Posted by Amr Elssamadisy on Mar 11, 2008

Community
Agile
Topics
Unit Testing ,
Adopting Agile
Tags
TDD

If you are new to TDD you may be struggling with some common questions such as:

  • How much upfront design should I tolerate? 
  • When writing a test you have to build interfaces and some classes to get it to even compile - how far do you let that go?
Chad Meyers shared some of his questions and problems in getting started with TDD practices which should sound very familiar:
  1. How much up-front design do you tolerate? How do you know when to stop (i.e. 'when algorithms start getting discussed, it's testing time')?
  2. What about certain "I just know we'll need this" type stuff (i.e. putting a try/catch{Console.WriteLine(ex);} in your console main() method?)
  3. When writing a test, in order to even get it to compile, you have to build an interface or two, a concrete class with some NotImplementedExceptions in it, etc. How far do you allow that to go?
  4. If, during the middle of testing on a story, you realize that your up-front design wasn't correct, do you stop and discuss with your pair right then, do what you need to do and proceed, or do you pull back and go back to full pre-test design mode on that story?
  5. When proceeding to a new story, you discover that a test you wrote for a previous story no longer reflects the requirements. Do you refactor that test immediately, mark it as ignored until you finish the current story and cycle back to the ignored one? Something else?
  6. If the new story's requirements involve a slight tweaking to an existing test, do you tweak it, or make a new one and discard the old one (i.e. 'No changing existing tests!' or 'Only change if it's a minor compiler issue, but otherwise don't change it')?
  7. If you're, say, building up your model and it passes tests, but you're seeing that it's infantile and that the next few upcoming stories will produce significant changes to produce a new emergent model, is it appropriate to step back and consider a larger refactoring, or do you keep plugging and make the changes into the existing model even if it could benefit from some housekeeping that is otherwise out of scope?

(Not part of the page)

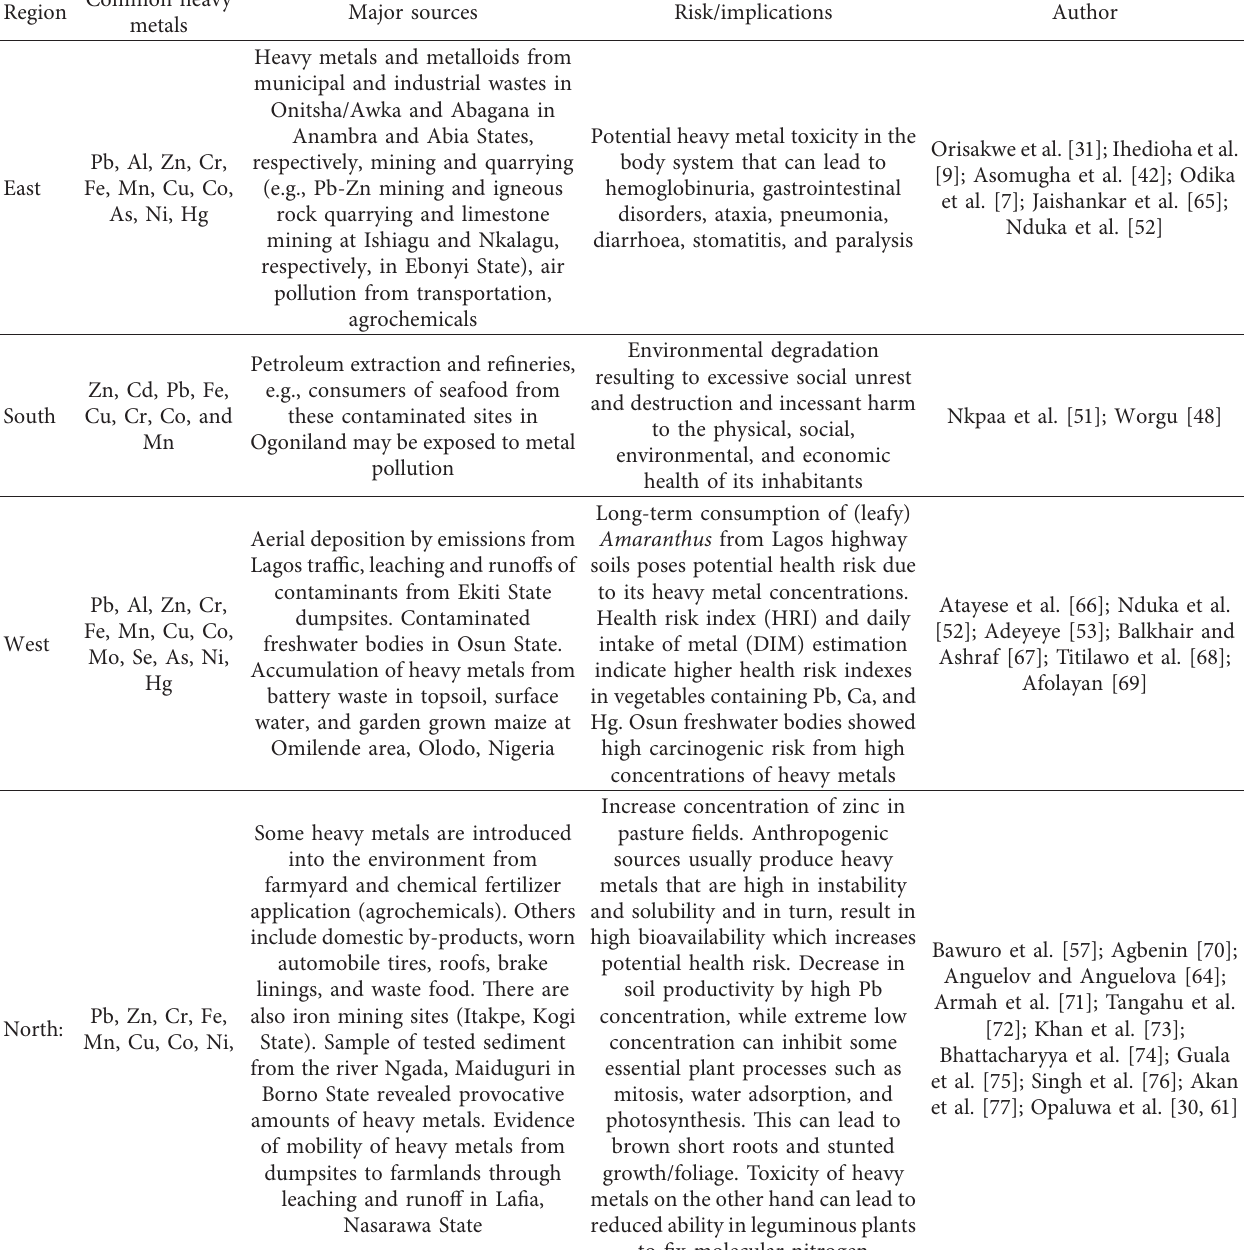
Table 2: Risk/implications of food chain contamination for humans, domestic life, and wildlife in Nigeria. Common heavy Region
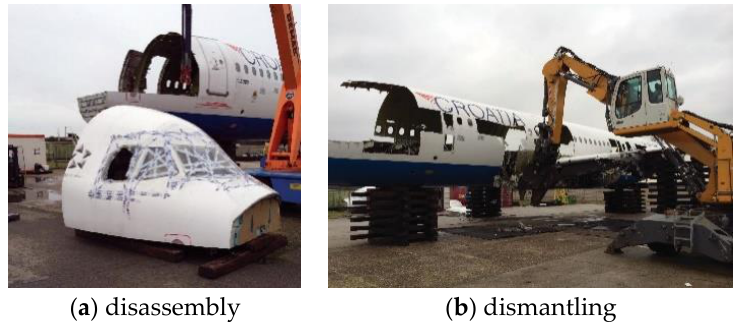
Figure 1. Aircraft disposal and recycle (picture source: courtesy of Aircraft End-of-Life Solutions (AELS) Company).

Derick Bailey shared his thoughts on the questions posted by Chad.  He was very careful to say these were his opinion and based on his experience - so your mileage may vary.  Here is one of his responses:

  1. Enough to know what I'm supposed to build.
    You really need to answer this question based on your individual project. I recently built an enterprise integration project that took our core maintenance system and brought some disconnected operations into it. On this project, I did not have a lot of up front design. I knew that the system needed to operate in a disconnected mode, I knew it needed to be operational even when there was no one logged into the computer or running the software, and I knew that it needed to do bi-directional communication with the master maintenance system, to perform a limited set of maintenance related tasks. I started with a few assumptions / up front design - build a Windows Service to run the core process, build a client-server architecture to host the UI, build on top of a messaging system to support the communication needs. Beyond this, the functional requirements of those tasks drove the design of the project during the construction of the software.
    Conversely, I've worked with a team that was building a system for a laboratory, recently. With the requirements from the customer, the process that they requested, and the required conversion of existing data that the customer had; we required a large up-front design, to determine if the data conversion and functional requirements were going to be met by our proposed solution. The major design of the system was known up front, but the implementation was still a work-in-progress during the construction of the software.

If you are new to TDD these questions probably sound familiar.  Some of the best places to go for answers are to those who have been there before via a local user group or one of the many online developer-centric mailing lists.  If, on the other hand, you have TDD experience, please share some of your answers to these questions.